Submersible pumping assemblies such as progressive cavity pumps and centrifugal pumps are suspended downhole in a wellbore by a string of production tubing. During pumping, fluid is discharged up the production tubing by the pump. When the pump stops, either intentionally or as a result of a failure of the pumping assembly, fluid in the production tubing string may flow back down into the pump causing the pump to reverse and potentially causing debris in the fluid to enter the pump. The debris remains in the pumping assembly and, when the pump is restarted, may cause damage to the pumping assembly.
Alternatively, in the case where an operator wishes to pull the pump and the production tubing from the wellbore, such as for servicing of the pumping assembly, the pump and production tubing may pack off resulting in fluid remaining in the production tubing. In order to reduce the weight of the loaded production tubing for extraction from the wellbore, a bailing operation may be required which is both costly and time consuming.
It is known to provide a valve above the discharge of an electrical submersible pump for draining the tubing above the pump when the pump shuts down. U.S. Pat. No. 6,289,990 to Baker Hughes Incorporated teaches a tubing shunt valve which is pressure actuated between a sealed position, wherein fluid communication between the production tubing and an annulus thereabout via shunt ports is prevented, and a drain position, wherein fluid is drained from the production tubing above the pump through shunt ports into the annulus. The Baker Hughes valve utilizes a single diameter valve cage having a seal interface which shifts across the shunt ports when moving between the sealed and drain positions. The Baker Hughes valve utilizes a spring biased valve head and shaft forming a piston which is confined within a bore in the valve cage. The valve head seals against a valve seat formed in the valve cage in the drain position. The valve seat is in fluid communication with the discharge of the pump therebelow. The shifting of the sleeve to the sealed or production position is reliant upon a friction resistance to shifting of the valve cage being less than a fluid force required to open the valve head when biased to the drain position. Applicant believes that any additional resistance due to fouling could prevent shifting of the valve cage to seal the shunt ports even though the pump may have overcome the biasing spring to cause the valve head to unseat and fluid to pass through the valve seat and the plurality of axial passages in the valve cage.

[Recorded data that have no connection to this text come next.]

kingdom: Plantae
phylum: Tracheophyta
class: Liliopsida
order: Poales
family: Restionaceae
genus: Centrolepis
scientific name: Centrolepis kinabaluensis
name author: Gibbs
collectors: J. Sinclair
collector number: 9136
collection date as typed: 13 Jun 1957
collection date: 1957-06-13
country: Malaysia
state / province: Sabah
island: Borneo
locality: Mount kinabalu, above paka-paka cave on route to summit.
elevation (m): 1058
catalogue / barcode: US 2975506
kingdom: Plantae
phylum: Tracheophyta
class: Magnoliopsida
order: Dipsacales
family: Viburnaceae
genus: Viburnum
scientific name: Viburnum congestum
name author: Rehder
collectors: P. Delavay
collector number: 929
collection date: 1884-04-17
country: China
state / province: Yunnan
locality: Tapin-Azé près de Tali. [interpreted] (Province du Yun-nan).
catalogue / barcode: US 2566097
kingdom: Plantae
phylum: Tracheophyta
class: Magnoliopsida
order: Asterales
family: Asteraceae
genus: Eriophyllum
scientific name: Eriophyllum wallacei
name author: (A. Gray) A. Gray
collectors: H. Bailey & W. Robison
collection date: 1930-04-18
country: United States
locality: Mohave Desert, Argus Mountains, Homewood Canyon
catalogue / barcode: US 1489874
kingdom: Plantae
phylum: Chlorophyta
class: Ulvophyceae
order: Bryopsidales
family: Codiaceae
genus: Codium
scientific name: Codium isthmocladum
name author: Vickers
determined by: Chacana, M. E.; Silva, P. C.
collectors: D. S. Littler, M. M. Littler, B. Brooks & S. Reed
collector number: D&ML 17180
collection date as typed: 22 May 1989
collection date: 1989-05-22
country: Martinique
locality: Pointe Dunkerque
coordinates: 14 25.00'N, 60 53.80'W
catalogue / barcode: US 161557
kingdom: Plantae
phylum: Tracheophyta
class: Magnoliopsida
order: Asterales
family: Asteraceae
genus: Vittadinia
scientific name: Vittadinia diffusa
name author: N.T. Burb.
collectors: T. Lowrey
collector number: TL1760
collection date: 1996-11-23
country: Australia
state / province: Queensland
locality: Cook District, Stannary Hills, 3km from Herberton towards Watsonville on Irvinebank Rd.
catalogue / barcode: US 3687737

Further, the spring which biases the valve head must be matched to the depth of the well as a result of increasing hydrostatic pressure and therefore many iterations of the valve are required for use in wells of different depths.
There is a need for a drain valve which reliably seals the shunt ports through repeated movement of the valve between the sealed and drain positions and which is reliably and rapidly actuated between the sealed production position and the drain position when required.